◆ Given passage:
Tuesday, April 27, 2010

A Pintele Yid


My parents weren't very into Judaism while I was growing up. Because of the Holocaust, because of seeing things during the war that they felt were incompatible with the existence of any God, none of that was part of the Jewishness I grew up with. Food was, Yiddish was, and, of course, the Holocaust was. As a matter of fact, instead of my parents picking between Reform Judaism, Conservative Judaism and Orthodox Judaism, they simply made up their own denomination: Holocaust Judaism. Our worship consisted mainly of repeating over and over again all of the horrors our parents lived through during the war, until we all ran shrieking from the house into the arms of non-Jewish spouses.

But I had a longing for more. I had a pintele yid - a little Jewish spark inside me.

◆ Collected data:
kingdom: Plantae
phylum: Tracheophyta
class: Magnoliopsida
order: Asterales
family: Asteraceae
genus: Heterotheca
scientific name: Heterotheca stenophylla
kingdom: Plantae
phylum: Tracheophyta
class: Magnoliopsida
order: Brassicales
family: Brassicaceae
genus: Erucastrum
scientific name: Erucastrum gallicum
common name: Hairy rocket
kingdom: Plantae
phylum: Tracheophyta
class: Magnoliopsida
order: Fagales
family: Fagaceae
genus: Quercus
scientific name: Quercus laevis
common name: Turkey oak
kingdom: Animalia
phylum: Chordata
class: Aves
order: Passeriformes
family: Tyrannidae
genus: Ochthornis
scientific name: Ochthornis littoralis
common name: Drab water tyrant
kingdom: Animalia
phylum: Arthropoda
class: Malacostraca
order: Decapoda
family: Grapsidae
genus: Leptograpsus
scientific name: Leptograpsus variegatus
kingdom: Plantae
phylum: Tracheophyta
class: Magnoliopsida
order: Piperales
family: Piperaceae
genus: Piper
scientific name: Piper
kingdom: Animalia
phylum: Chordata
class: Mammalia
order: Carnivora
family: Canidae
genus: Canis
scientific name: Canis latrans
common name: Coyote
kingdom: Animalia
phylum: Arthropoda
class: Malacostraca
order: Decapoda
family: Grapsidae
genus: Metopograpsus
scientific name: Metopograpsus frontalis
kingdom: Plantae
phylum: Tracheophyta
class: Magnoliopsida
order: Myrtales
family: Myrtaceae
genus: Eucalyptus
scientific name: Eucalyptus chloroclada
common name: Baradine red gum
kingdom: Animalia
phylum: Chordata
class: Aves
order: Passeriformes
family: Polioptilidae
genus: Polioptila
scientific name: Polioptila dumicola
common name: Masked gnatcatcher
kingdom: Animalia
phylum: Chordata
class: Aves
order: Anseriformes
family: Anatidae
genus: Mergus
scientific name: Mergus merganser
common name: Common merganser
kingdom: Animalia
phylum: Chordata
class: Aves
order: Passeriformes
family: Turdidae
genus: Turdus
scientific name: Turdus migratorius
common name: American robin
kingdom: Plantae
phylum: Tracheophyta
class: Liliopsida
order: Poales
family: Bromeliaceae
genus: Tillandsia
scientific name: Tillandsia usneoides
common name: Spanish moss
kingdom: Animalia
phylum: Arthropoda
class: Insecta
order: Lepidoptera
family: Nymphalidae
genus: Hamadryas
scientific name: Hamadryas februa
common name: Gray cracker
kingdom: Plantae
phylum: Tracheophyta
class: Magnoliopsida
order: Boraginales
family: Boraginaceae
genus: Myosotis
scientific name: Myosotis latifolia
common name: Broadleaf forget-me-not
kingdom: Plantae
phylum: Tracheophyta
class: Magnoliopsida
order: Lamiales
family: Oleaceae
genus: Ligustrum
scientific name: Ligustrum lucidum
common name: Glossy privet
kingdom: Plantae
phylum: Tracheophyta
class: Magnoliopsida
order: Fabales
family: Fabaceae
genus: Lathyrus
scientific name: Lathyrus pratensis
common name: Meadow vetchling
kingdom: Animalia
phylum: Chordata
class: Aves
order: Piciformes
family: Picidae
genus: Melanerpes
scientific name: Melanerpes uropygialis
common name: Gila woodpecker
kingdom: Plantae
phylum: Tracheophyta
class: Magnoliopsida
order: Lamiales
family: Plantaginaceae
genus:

◆ Stated exercise 1:
In the records, starting at their first line and going on through the line with "common name: Drab water tyrant", substitute "division" for "phylum" and leave everything else as it is.
◆ Stated exercise 2:
Extend the account of growing up with "Holocaust Judaism," picking up after its last sentence.
The text and the records have nothing to do with each other.

◆ Right answer 1:
kingdom: Plantae
division: Tracheophyta
class: Magnoliopsida
order: Asterales
family: Asteraceae
genus: Heterotheca
scientific name: Heterotheca stenophylla
kingdom: Plantae
division: Tracheophyta
class: Magnoliopsida
order: Brassicales
family: Brassicaceae
genus: Erucastrum
scientific name: Erucastrum gallicum
common name: Hairy rocket
kingdom: Plantae
division: Tracheophyta
class: Magnoliopsida
order: Fagales
family: Fagaceae
genus: Quercus
scientific name: Quercus laevis
common name: Turkey oak
kingdom: Animalia
division: Chordata
class: Aves
order: Passeriformes
family: Tyrannidae
genus: Ochthornis
scientific name: Ochthornis littoralis
common name: Drab water tyrant

◆ Right answer 2:
In 1989, I got divorced from my first husband. There were a lot of reasons for this but they can be boiled down to the most important one: I was dying inside my marriage. That's all. My pintele yid reared its head hopefully. Could the little Jew come out again? I didn't know anyone in the Jewish community, I hadn't been to a synagogue in years - I'd been hiding in fact, believing I didn't belong. But I also believed one thing absolutely: if I had to start all over again I was going to get exactly the life I wanted.

This past Sunday was the Israel Independence Day Fair in Phoenix. Husband and I went and walked among all the tables and booths and I saw what my pintele yid and I had built in the twenty-one years since my divorce, and in the seventeen years since my second marriage.

I wasn't alone anymore; that little Jew inside of me has nothing to hanker for. My synagogue, my Rabbi, my kids' Preschool teachers, their Jewish Day School teachers and staff, their camp, my chavurah friends, the moms and dads I've met, the charities with which we've been involved, and so much more. A rich life. A life that at one time eluded me. From Holocaust Judaism back to Judaism, one step at a time.

The life I dreamed of the day I watched my ex-husband drive away, his car loaded with his belongings.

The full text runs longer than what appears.